Top of DATA SHOWN
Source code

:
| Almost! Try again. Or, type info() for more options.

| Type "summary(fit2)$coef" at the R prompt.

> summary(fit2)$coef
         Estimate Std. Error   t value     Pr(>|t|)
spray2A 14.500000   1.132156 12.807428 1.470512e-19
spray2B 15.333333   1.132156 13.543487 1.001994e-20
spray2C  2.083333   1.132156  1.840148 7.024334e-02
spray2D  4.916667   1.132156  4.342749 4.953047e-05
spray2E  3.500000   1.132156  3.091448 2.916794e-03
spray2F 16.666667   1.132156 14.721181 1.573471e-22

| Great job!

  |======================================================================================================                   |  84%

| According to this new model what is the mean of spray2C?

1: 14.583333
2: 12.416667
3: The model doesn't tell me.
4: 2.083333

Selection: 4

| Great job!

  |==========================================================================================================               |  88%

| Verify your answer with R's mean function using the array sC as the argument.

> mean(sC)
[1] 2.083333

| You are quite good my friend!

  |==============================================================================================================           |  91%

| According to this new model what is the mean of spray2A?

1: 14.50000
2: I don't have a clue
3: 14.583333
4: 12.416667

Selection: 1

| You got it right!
Bottom of DATA SHOWN
Top of DATA SHOWN
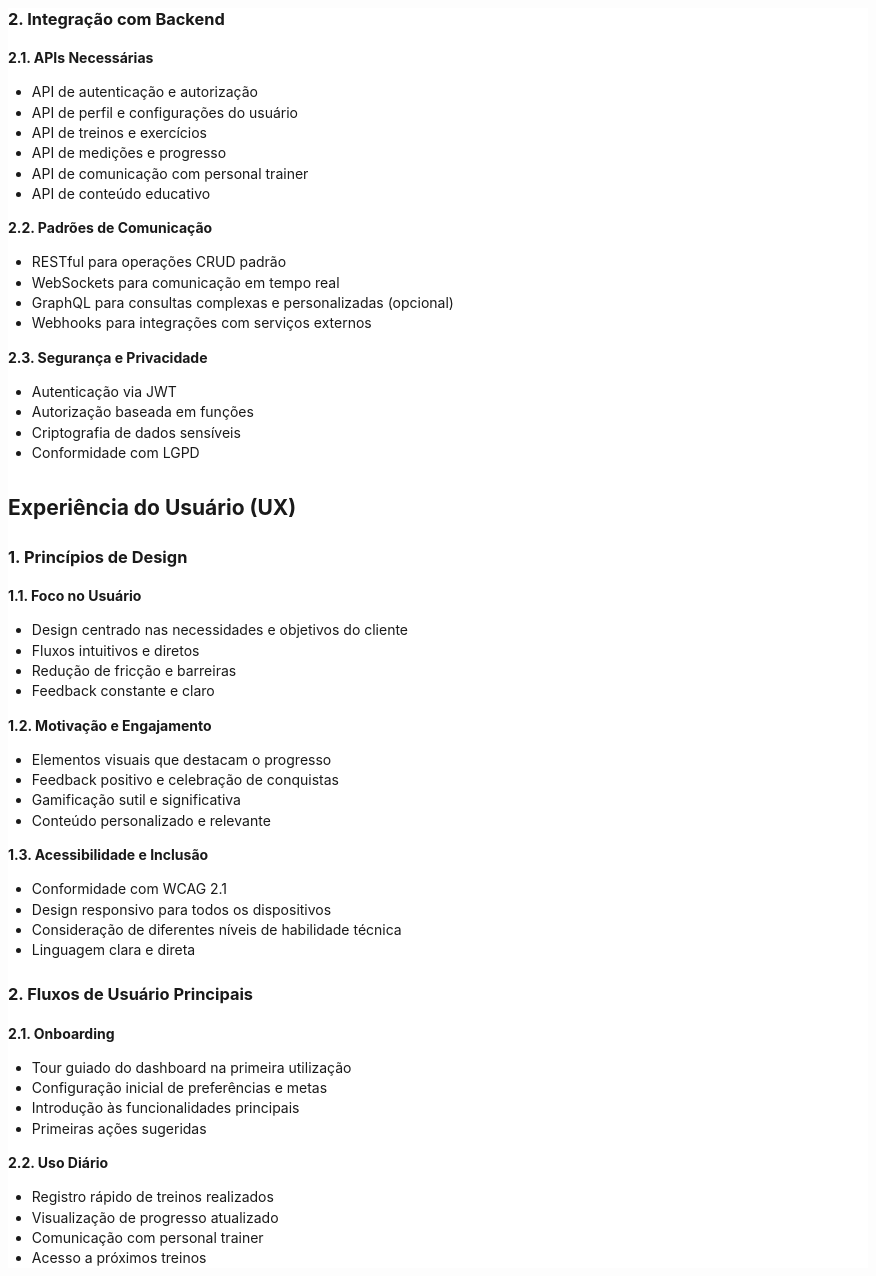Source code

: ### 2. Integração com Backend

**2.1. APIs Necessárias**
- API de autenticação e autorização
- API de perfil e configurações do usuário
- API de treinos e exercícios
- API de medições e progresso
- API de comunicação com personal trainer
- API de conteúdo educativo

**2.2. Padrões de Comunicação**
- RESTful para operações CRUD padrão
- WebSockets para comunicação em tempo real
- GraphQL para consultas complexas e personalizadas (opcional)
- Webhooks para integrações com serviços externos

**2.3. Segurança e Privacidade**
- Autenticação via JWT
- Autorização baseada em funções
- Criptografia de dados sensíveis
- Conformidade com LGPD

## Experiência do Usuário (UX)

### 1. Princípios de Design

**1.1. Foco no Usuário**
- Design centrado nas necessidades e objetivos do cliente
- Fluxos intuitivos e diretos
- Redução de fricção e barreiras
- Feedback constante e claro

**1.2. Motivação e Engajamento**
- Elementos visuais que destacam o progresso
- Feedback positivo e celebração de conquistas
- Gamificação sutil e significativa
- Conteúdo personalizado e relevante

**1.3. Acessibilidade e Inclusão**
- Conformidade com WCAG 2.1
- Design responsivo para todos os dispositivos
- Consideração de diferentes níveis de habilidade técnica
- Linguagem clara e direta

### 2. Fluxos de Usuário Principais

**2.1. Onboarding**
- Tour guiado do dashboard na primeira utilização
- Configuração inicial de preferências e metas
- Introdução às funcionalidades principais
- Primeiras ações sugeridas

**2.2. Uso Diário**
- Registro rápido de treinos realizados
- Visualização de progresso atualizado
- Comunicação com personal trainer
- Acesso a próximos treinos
Bottom of DATA SHOWN
## WHAT YOU NEED TO DO
Output should match, line for line, the stretch of the material above from the line holding "1.132156 12.807428 1.470512e-19" through the line holding "good my friend!".

## TASK OUTPUT
spray2A 14.500000   1.132156 12.807428 1.470512e-19
spray2B 15.333333   1.132156 13.543487 1.001994e-20
spray2C  2.083333   1.132156  1.840148 7.024334e-02
spray2D  4.916667   1.132156  4.342749 4.953047e-05
spray2E  3.500000   1.132156  3.091448 2.916794e-03
spray2F 16.666667   1.132156 14.721181 1.573471e-22

| Great job!

  |======================================================================================================                   |  84%

| According to this new model what is the mean of spray2C?

1: 14.583333
2: 12.416667
3: The model doesn't tell me.
4: 2.083333

Selection: 4

| Great job!

  |==========================================================================================================               |  88%

| Verify your answer with R's mean function using the array sC as the argument.

> mean(sC)
[1] 2.083333

| You are quite good my friend!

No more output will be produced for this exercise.